Just In Time, which emphasizes fast movement of goods and minimal inventories, isn’t handling the situation very well. It’s not geared to meeting sudden increases in demand, and a range of global trade issues, notably tariffs and Brexit, certainly haven’t helped.
(To be fair, Just In Time is a good theory, and works well in an average demand pressure environment, but its weaknesses have been highlighted by an unholy mix of materials shortages and a large backlog of demand. Just In Time will be re-vindicated by incoming automation and the ability to produce anything anywhere “just in time”, but definitely not in this situation.)
That’s a very large problem, but it’s nothing like the whole problem. The other core problem, for which Just In Time is partly responsible, is lack of depth in supply. Low inventories do save money and space; they don’t, however, allow any capacity to manage top-to-bottom large scale supply chain demands. Cascades of back orders trace back to baseline production and materials shortages.
That’s becoming all too obvious. The many shortages are quite real, and hitting businesses. Suppliers can’t supply things they don’t have or can’t produce because of shortages. The lowest-cost-possible schematic has screwed up royally simply by not having enough inventories.
The other problem – Businesses which don’t do business anymore
The endless cost and jobs-cutting culture which is so sincerely despised worldwide is the other elephant in the machinery. Business culture has become a routine of money-making maneuvers outside the “hard business” environment.
Widget-makers make widgets, but they spend a lot more time buying back shares and managing costs. This isn’t their core business; it’s routine accountancy. American companies spent trillions on share buybacks to increase the value of stock. Those trillions could and should have gone in to expanding the business, but they didn’t. This is “shrinkage by other means”.
It’s also the antithesis of doing actual business at all. Share buybacks are only one case, but they’re a good example. To hammer the obvious about buybacks:
- Shares in large volumes make money if they go up through profits, too.
- Cosmetic share value manipulation may or may not be credible in the market.
- Real stock values are trading values, not necessarily the result of buybacks or anything else.
Much the same applies to the labour market and physical conduct of business:
- Losing trained people in the name of cost cutting is like cutting off your legs to save on shoes and socks.
- To expand, you need more people to handle increased business capacity, not less people.
- Lousy pay and working conditions simply encourages turnover, and that’s extremely expensive, particularly over longer time frames.
This is all cost-based. It’s about looking good at meetings; a very shallow, low attention span process. It’s almost daily routine. The ritual is that some dear little gerbil in a suit produces an idea for saving money. This idea is pre-approved by whatever senile imbecile is trying to endear itself to majority shareholders.

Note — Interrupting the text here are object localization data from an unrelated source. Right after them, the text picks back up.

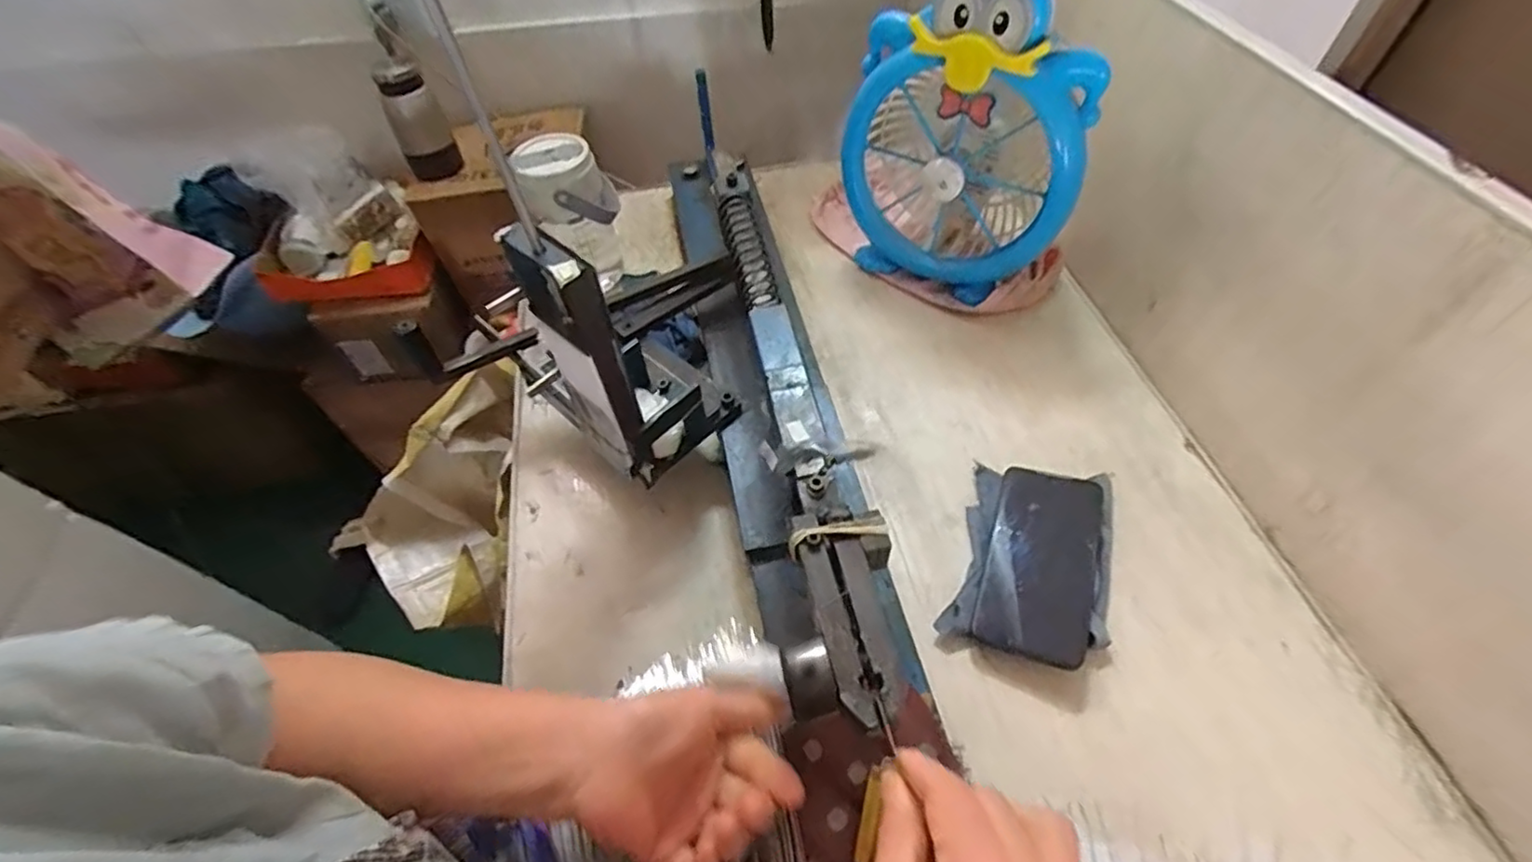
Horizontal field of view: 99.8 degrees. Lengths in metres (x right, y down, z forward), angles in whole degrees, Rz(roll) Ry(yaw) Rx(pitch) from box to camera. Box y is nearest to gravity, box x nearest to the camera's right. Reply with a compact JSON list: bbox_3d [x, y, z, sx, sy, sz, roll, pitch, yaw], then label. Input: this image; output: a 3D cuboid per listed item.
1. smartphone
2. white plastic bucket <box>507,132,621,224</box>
[{"bbox_3d":[0.215,0.099,0.504,0.078,0.011,0.157,10,55,23],"label":"smartphone"},{"bbox_3d":[-0.202,-0.249,0.648,0.090,0.066,0.072,-24,57,-14],"label":"white plastic bucket"}]

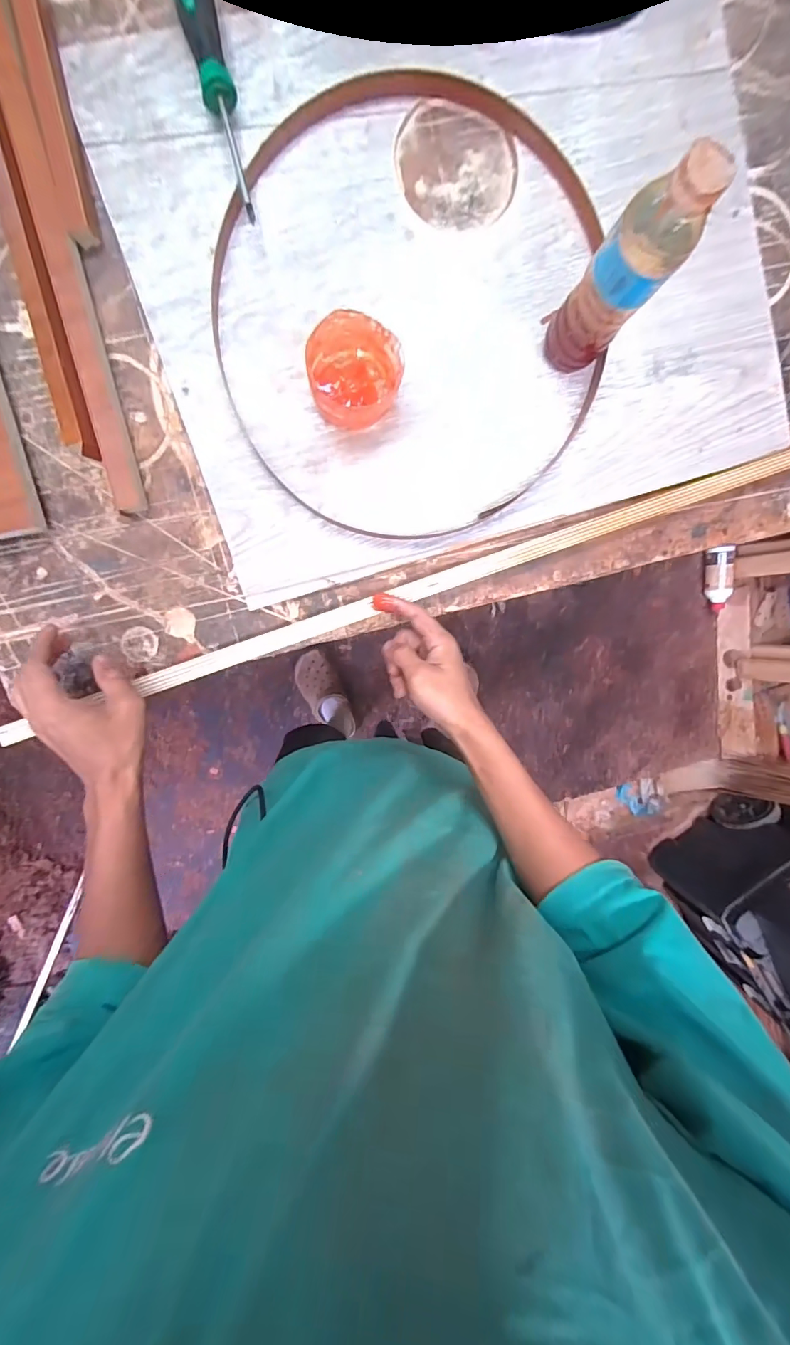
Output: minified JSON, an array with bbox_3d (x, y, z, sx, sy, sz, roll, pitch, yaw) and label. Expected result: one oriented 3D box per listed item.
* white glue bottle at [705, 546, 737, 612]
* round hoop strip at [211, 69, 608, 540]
[{"bbox_3d":[0.975,-0.280,1.400,0.056,0.080,0.193,-12,98,-5],"label":"white glue bottle"},{"bbox_3d":[0.019,-0.334,0.435,0.364,0.021,0.403,-4,97,-6],"label":"round hoop strip"}]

The idea is inevitably all about cutting costs by sacking people, trimming benefits, or “delivering value to shareholders”. It is quite specifically NOT, and never, about doing more business. This process is older than most of the hills, and it’s getting very stale. The stench of lack of business ideas is perceptible.
It’s also uncompetitive on a mindboggling scale. The business isn’t growing. It’s eating itself in dollar terms, consuming capital which could go into much more productive options.
This methodology can deliver money for some people. Its main function is to win Brownie points for easily replaceable middle managers and C level hacks. What it can’t do (and never does) is grow business.
…So how does this relate to shortages, you ask?
These self-fossilizing businesses lack capacity due to the culture. Their resource-impoverished core business, long neglected, is at minimal strength to manage loads. So the strings, band aids and glue that hold supply chains together don’t work too well. Any increase in demand can overload them. They have too few people, and the businesses which supply them are in much the same situation, for the same reasons.
There’s another, inherent, problem here. The whole idea of mass production is to deliver supplies in higher volumes at minimal cost. Inventories are supposed to ensure supply. Turning each product into a boutique process, supplied Just In Time, is the antithesis of that idea.
Fiddling costs in the name of adding a little sugar for stockholders is absurd. Which would you rather do – Sell 1,000,000 units for $5 per unit, or make $250,000 on some capacity-killing accounting scam that won’t let you ever produce 1,000,000 units?
It’s dumb, but it works, and some people believe in it. This stagnant, venal culture is killing real business and replacing it with pseudo-business that produces nothing at great expense. The world is faced with a stark, unmistakeable choice – Do real business, or do this. Not much of a choice, is it?